### DIRECTIONS:
The listing is to be repeated exactly, and its pictures are to be left out.

### ENTRIES SUPPLIED:
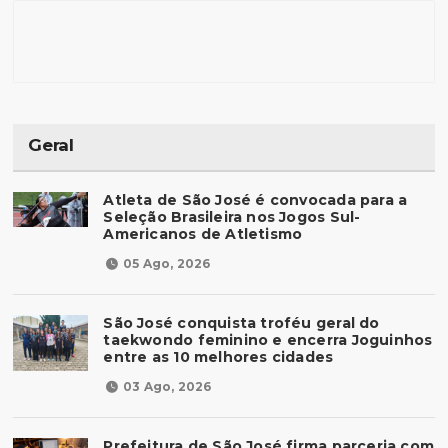
Geral
Atleta de São José é convocada para a
Seleção Brasileira nos Jogos Sul-
Americanos de Atletismo
05 Ago, 2026
São José conquista troféu geral do
taekwondo feminino e encerra Joguinhos
entre as 10 melhores cidades
03 Ago, 2026
Prefeitura de São José firma parceria com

### TASK RESPONSE:
Geral
Atleta de São José é convocada para a
Seleção Brasileira nos Jogos Sul-
Americanos de Atletismo
05 Ago, 2026
São José conquista troféu geral do
taekwondo feminino e encerra Joguinhos
entre as 10 melhores cidades
03 Ago, 2026
Prefeitura de São José firma parceria com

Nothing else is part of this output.